Things you must check before taking any trade
Opening a trading account in Singapore is not a tough task. You can open a trading account with a top broker like Saxo and complete the verification process within a few days. Getting the trading account is the first step to take the trades. Though you can fund the account and start placing the trades, it can’t save your capital. You are most likely to lose your entire capital. Unless you have vigorous training and strong skills in the trading industry, you should not trade with real money.
For the safety of the capital, a few parameters must be checked before the execution of the trade. Though you might add more parameters we are discussing the most important ones.
Are you trading with the trend?
The first mistake of rookies is that they try to trade the tops and bottoms of the trend. Using a reversal trading method is very risky and the success rate is very low. If the signal is against the trend, you should not take the trade. Use the trend trading strategy so that you have a better chance to win. Instead of making things complicated, you should start with the trend line tools. Use the trend line support and resistance to find your desired signals. With this simple step, you can boost up the profit and avoid many losing trades.

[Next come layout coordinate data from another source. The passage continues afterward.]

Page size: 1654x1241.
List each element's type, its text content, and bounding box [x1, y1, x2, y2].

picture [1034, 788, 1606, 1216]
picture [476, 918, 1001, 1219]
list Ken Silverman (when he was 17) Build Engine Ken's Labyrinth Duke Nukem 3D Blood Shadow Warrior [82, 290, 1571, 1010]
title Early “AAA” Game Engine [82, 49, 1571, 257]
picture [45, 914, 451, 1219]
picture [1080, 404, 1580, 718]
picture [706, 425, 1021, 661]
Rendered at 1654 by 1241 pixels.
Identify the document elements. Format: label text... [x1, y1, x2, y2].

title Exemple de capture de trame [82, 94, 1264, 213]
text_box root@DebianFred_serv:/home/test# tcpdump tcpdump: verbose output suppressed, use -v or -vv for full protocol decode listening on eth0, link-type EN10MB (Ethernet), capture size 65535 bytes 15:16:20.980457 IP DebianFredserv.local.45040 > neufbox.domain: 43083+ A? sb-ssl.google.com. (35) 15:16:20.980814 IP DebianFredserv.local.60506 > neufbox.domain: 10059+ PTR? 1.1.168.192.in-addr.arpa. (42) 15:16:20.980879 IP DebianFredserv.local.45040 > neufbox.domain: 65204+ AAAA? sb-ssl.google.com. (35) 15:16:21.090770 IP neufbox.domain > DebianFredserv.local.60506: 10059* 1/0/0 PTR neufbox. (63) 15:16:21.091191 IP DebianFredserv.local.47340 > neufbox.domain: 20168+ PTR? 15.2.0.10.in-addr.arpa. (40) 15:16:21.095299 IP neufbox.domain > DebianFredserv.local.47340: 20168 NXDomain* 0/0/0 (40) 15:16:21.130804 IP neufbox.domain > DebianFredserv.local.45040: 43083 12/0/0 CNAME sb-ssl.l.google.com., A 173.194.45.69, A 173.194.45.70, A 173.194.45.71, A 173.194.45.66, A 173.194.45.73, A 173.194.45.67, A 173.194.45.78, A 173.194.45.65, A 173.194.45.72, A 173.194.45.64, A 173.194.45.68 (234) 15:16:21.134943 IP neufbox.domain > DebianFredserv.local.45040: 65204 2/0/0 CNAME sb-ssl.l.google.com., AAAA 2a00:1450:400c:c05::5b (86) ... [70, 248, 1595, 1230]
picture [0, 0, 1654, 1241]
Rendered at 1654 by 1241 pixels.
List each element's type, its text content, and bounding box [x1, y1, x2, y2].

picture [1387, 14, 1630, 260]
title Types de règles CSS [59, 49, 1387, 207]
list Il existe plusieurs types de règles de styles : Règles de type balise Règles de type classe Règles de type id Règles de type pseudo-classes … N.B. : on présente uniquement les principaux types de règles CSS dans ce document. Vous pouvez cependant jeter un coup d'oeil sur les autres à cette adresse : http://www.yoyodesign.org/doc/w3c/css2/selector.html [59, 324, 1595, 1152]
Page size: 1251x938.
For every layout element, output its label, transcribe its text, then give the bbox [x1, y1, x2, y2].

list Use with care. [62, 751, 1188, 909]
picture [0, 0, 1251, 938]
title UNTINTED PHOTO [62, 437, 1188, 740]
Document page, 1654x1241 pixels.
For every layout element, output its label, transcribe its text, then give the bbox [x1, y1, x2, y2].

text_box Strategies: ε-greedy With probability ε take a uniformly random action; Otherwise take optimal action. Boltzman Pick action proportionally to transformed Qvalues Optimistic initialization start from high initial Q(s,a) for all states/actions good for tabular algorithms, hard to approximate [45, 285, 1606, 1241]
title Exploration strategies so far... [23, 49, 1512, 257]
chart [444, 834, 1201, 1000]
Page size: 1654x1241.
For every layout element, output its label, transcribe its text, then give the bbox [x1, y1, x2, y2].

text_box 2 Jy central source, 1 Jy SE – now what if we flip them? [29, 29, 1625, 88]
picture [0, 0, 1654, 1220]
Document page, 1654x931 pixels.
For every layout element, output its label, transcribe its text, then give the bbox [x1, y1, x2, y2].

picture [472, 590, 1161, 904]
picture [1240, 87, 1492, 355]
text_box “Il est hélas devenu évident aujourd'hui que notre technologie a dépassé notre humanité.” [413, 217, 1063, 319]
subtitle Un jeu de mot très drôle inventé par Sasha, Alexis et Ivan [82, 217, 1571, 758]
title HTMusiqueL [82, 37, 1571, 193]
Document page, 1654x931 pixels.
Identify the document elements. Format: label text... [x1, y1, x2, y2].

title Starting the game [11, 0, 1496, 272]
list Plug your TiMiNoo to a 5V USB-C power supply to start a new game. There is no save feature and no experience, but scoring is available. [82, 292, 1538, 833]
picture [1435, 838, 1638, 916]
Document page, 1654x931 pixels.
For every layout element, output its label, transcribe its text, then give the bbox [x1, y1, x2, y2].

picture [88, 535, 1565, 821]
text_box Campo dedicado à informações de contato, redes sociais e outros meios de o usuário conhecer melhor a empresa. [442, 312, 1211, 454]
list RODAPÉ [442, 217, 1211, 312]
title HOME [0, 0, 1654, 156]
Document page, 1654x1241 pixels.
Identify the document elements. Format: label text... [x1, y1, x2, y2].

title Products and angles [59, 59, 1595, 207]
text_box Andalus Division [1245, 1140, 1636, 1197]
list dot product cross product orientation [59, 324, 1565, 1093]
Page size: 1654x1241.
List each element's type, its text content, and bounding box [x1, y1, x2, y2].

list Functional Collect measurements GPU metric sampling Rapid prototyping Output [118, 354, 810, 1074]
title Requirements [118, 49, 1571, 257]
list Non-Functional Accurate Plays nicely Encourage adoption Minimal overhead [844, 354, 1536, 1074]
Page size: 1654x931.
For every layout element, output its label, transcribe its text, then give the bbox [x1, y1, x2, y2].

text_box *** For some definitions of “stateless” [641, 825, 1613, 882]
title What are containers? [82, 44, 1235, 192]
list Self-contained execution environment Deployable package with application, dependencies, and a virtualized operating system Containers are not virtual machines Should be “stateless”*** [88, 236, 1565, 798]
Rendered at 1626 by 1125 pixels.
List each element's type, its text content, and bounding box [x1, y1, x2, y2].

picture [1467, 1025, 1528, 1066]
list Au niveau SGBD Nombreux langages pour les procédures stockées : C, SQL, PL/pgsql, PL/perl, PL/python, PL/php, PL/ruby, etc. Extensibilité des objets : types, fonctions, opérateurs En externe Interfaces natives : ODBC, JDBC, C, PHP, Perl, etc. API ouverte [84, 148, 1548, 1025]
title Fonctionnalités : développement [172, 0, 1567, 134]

Are you taking the high risk?
Taking too much risk is very common for the rookies. The rookies have access to a high leverage trading account. Some of them use insane leverage to take the trades. Though it can multiply the profit potential to a great extent it also increases the risk. The risk should not exceed 3% of the balance in any trade. You can read articles on money management, you will take a 2% risk in the trades. For more info you can visit the professional broker Saxo and use their free resources to develop your risk management plan. Unless you feel comfortable with the potential of losing a certain portion of your capital, you should not take the trade.
Use protective stops
Many traders don’t use protective stops in trading. To them, the mental stop is the best way to save money. A mental stop is not going to work when you trade in a volatile market. You must use a predefined stop so that you don’t have to worry about leaving your station. Finding the stop loss for the trade is not a tough task. By following some of the most basic things in trading, you can expect to reduce the loss. Train yourself to find the critical support and resistance level since these are two of the most important things you need to learn to protect your trading capital.
Are you prepared for the unexpected movement?
No one knows what will happen to the financial market. Think about the Brexit event. Even the professional traders didn’t know that the GBPUSD pair would drop more than 2000 pips on such a short notice. You have to prepare for such unexpected events throughout your trading career. The only way you can do this is by following the basic rule of money management. You can’t trade with the money that you can’t afford to lose. If you do, you are going to lose in most of the trades. Always think of the market as an unpredictable variable.
The success of the traders depends on the action. If you can follow the tips carefully, you can expect to make the best out of trading. But this should be done in a very relaxed way. If you are under pressure to take the trade, you are not following the basic rules to ensure the safety of the capital. You must be relaxed and the above-mentioned rules must be followed. Only then you can expect to become a millionaire trader.